# Choice of Wi-Fi card



## muxas (Feb 5, 2014)

Hello,

What Wi-Fi card should I choose to work as an access point? FreeBSD 9.2. On the server will be a NAS, proxy, and DLNA.


----------



## wblock@ (Feb 5, 2014)

The short answer is Atheros (ath(4)), but it is not that easy.  Some PCI or PCIe models are not supported.  uath(4) did not support many newer USB types.  It would help to know what kind of slot you plan to use.

The card must support hostap to be used as an access point.


----------



## muxas (Feb 6, 2014)

Planned PCI slot*.*


----------



## Locado (Feb 8, 2014)

Analogous question for PCIe*.*


----------



## ralphbsz (Feb 8, 2014)

The correct question so ask is not what _card_ to get, but what _chip_.  One of the difficulties with this is that wireless cards are sold to be pretty generic.  It is often not easy to figure out what chip is on what card.  if you live in an area with retail computer stores, maybe you can physically check the card.  I've had hassles with having to return cards that were sold as chip X (Atheros), but the product that arrived had chip Y (Ralink) on it.  The vendor claimed that it made no difference, since both are wireless cards, and both work under windows with the driver CD that's included in the package.  The vendor may be right, but that is irrelevant.  (To their credit: they refunded my money, and didn't even require me to mail the cards back, so I ended up giving them away to friends who needed cards for their laptops).

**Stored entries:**
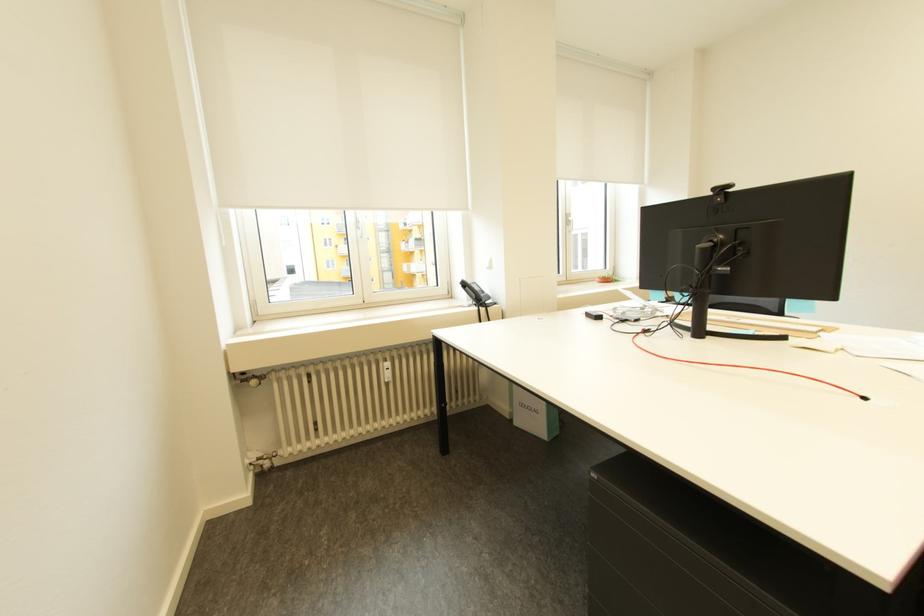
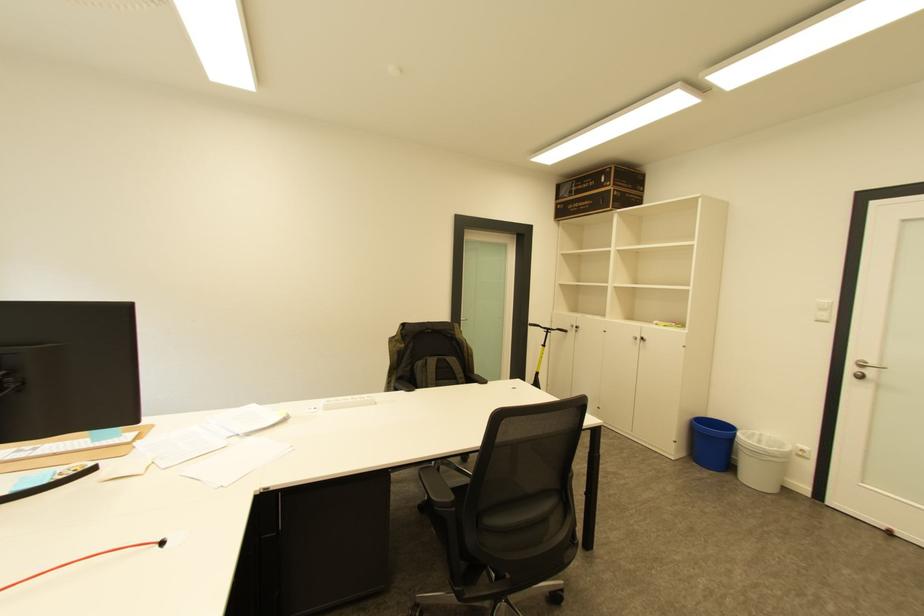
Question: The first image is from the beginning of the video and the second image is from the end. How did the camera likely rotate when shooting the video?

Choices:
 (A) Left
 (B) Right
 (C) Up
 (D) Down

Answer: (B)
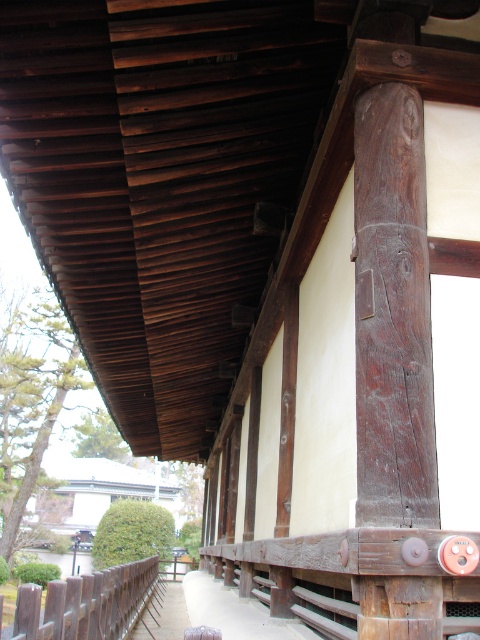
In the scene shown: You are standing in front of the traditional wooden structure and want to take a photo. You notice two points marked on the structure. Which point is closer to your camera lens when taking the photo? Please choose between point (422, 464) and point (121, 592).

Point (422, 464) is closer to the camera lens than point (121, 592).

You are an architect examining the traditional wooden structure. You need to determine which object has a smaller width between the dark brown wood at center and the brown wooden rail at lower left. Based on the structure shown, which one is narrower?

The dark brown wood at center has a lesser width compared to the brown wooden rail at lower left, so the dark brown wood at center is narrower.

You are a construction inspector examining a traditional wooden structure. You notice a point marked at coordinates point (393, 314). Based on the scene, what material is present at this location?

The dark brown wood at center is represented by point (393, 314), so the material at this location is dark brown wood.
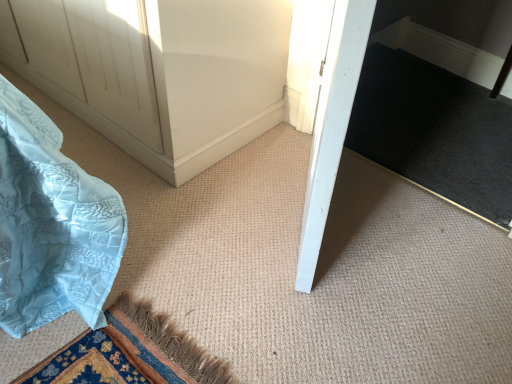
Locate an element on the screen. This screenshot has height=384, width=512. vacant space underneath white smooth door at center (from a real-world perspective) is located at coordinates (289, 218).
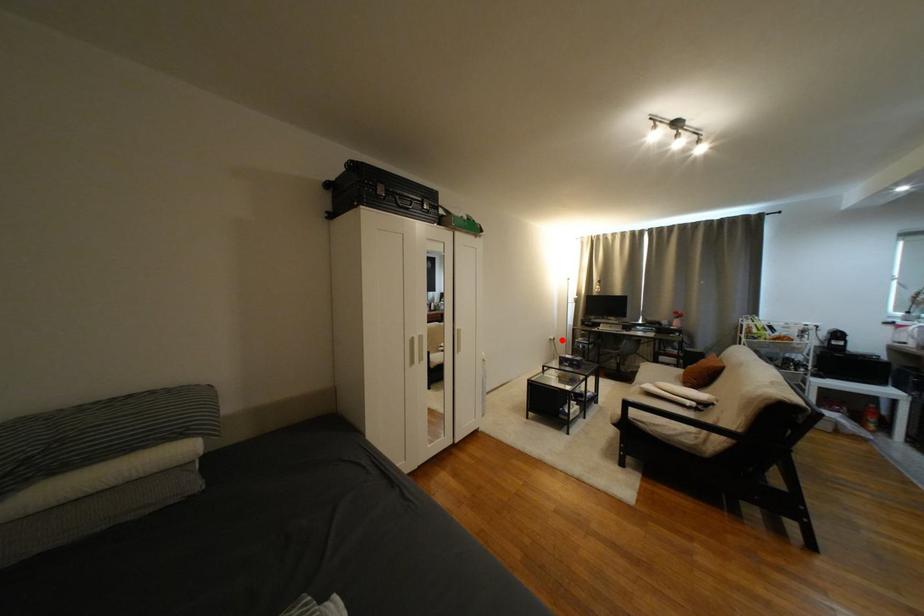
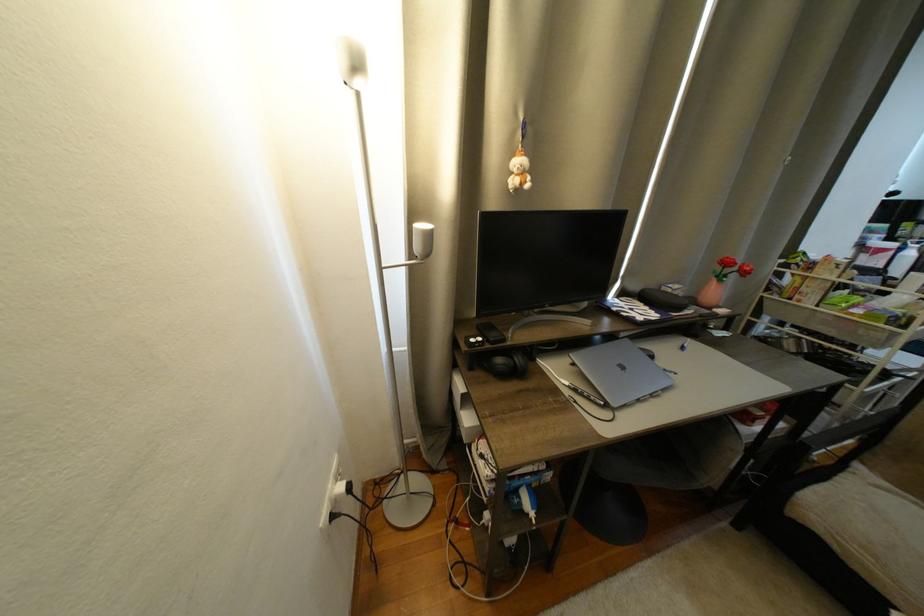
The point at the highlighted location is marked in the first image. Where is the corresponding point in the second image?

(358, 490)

**TASK OBJECTIVE:** According to the Wi-Fi card thread, what must a card support to work as an access point?

**RESULT OF THE EXERCISE:** It must support hostap.